- European Mega Drive cover art
- Developer: Vectordean
- Publishers: Millennium Interactive Electronic Arts (Mega Drive) Seika Corp. (SNES)
- Producer: Kevin Shrapnell
- Designer: Steve Bak
- Programmer: Steve Bak
- Artist: Sean Nicholls
- Composer: Richard Joseph
- Platforms: Amiga, Sega Genesis, Super NES
- Release: NA: 1992; EU: October 15, 1992;
- Genre: Platform game
- Modes: Single-player, multiplayer

= The Aquatic Games =

1992 video game

The Aquatic Games Starring James Pond and the Aquabats, also known as The Super Aquatic Games Starring the Aquabats on the Super NES, is a 1992 sports video game developed by Vectordean and published by Millennium Interactive. It featured pseudo-Olympic sports starring the video game character James Pond, better known for his series of side-scrolling platform games. It was the last game to be released for the Amiga A500. Though the next game (James Pond 3: Operation Starfish) also appeared on the Amiga, it was only compatible with the newer range of 32-bit Amigas (such as the A1200) which used the AGA chipset.

Review score
| Publication | Score |
|---|---|
| GameZone | 83/100 (Mega Drive) |

==Gameplay==

In-game screenshot (Amiga)

The Aquatic Games Starring James Pond and the Aquabats is an arcade sports game. The game is an aquatic-themed parody of games like Konami's Track & Field.

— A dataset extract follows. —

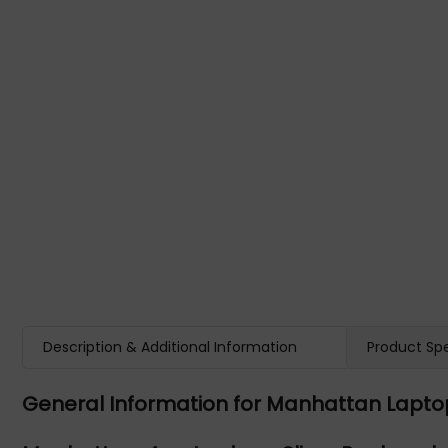
Description & Additional Information
Product Spe
General Information for Manhattan Lapt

The game contains classical music pieces Ode to Joy (from Beethoven's 9th) in the title screen and Schubert's fish song "Die Forelle" during certain events. The rest of the music is composed by Richard Joseph.

==Reception==
GamePro gave the SNES version a generally positive review. They commented that the simplistic gameplay, cartoony graphics, and humorous sound effects make it a game that younger players would enjoy, while older players would find it unappealing.

In contrast, Classic Game Room's Mark Bussler reviewed it negatively as "a very half-baked game at best". He made an exception to the Feeding Time mini-game, "which would have made a good Atari 2600 game back in the day".